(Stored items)
+ + + + +

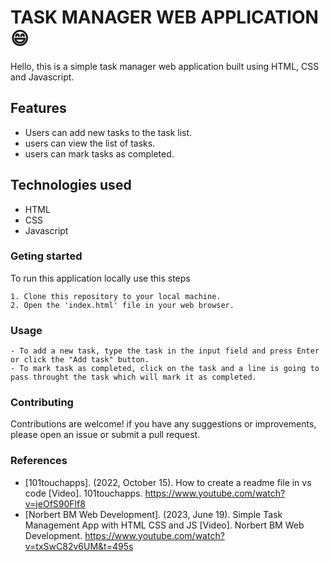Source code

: # TASK MANAGER WEB APPLICATION :smile:

Hello, this is a simple task manager web application built using HTML, CSS and Javascript.

## Features 
  
   - Users can add new tasks to the task list.
   - users can view the list of tasks.
   - users can mark tasks as completed.

## Technologies used

   - HTML
   - CSS
   - Javascript

  ### Geting started

   To run this application locally use this steps

    1. Clone this repository to your local machine.
    2. Open the 'index.html' file in your web browser.

  ### Usage

    - To add a new task, type the task in the input field and press Enter or click the "Add task" button.
    - To mark task as completed, click on the task and a line is going to pass throught the task which will mark it as completed.

  ### Contributing

  Contributions are welcome! if you have any suggestions or improvements, please open an issue or submit a pull request.

  ### References

   - [101touchapps]. (2022, October 15). How to create a readme file in vs code [Video]. 101touchapps. https://www.youtube.com/watch?v=jeOfS90Flf8
   - [Norbert BM Web Development]. (2023, June 19). Simple Task Management App with HTML CSS and JS [Video]. Norbert BM Web Development. https://www.youtube.com/watch?v=txSwC82v6UM&t=495s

+ + + + +

* INSTRUCTIONS TO FOLLOW *
Starting at the line that contains "- Users can add", return every line through the last one above, exactly as written.

* EXERCISE SOLUTION *
   - Users can add new tasks to the task list.
   - users can view the list of tasks.
   - users can mark tasks as completed.

## Technologies used

   - HTML
   - CSS
   - Javascript

  ### Geting started

   To run this application locally use this steps

    1. Clone this repository to your local machine.
    2. Open the 'index.html' file in your web browser.

  ### Usage

    - To add a new task, type the task in the input field and press Enter or click the "Add task" button.
    - To mark task as completed, click on the task and a line is going to pass throught the task which will mark it as completed.

  ### Contributing

  Contributions are welcome! if you have any suggestions or improvements, please open an issue or submit a pull request.

  ### References

   - [101touchapps]. (2022, October 15). How to create a readme file in vs code [Video]. 101touchapps. https://www.youtube.com/watch?v=jeOfS90Flf8
   - [Norbert BM Web Development]. (2023, June 19). Simple Task Management App with HTML CSS and JS [Video]. Norbert BM Web Development. https://www.youtube.com/watch?v=txSwC82v6UM&t=495s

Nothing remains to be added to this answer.